◆ The problem
In the entries below, find every line with the string "которые" and copy it.

◆ Information
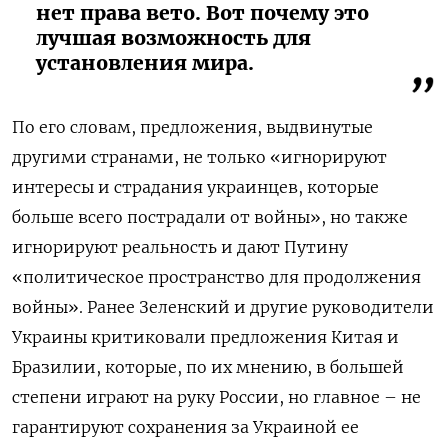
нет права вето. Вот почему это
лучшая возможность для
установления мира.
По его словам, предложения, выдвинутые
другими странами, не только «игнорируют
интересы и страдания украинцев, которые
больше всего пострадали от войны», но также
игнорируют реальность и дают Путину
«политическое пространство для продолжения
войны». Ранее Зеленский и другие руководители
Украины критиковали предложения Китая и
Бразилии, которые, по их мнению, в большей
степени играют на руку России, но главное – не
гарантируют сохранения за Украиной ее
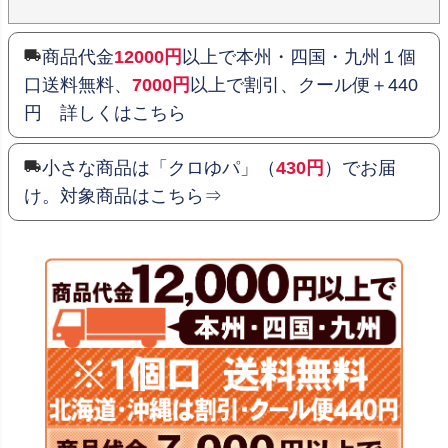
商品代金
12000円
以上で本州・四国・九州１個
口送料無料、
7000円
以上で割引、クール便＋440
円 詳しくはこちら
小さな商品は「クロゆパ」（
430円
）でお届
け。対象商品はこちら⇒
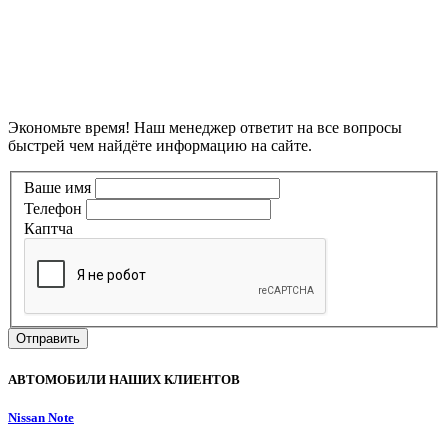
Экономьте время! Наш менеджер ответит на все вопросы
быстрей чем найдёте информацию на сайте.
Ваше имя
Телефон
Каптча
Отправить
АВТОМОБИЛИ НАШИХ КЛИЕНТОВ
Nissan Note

◆ Written response
интересы и страдания украинцев, которые
Бразилии, которые, по их мнению, в большей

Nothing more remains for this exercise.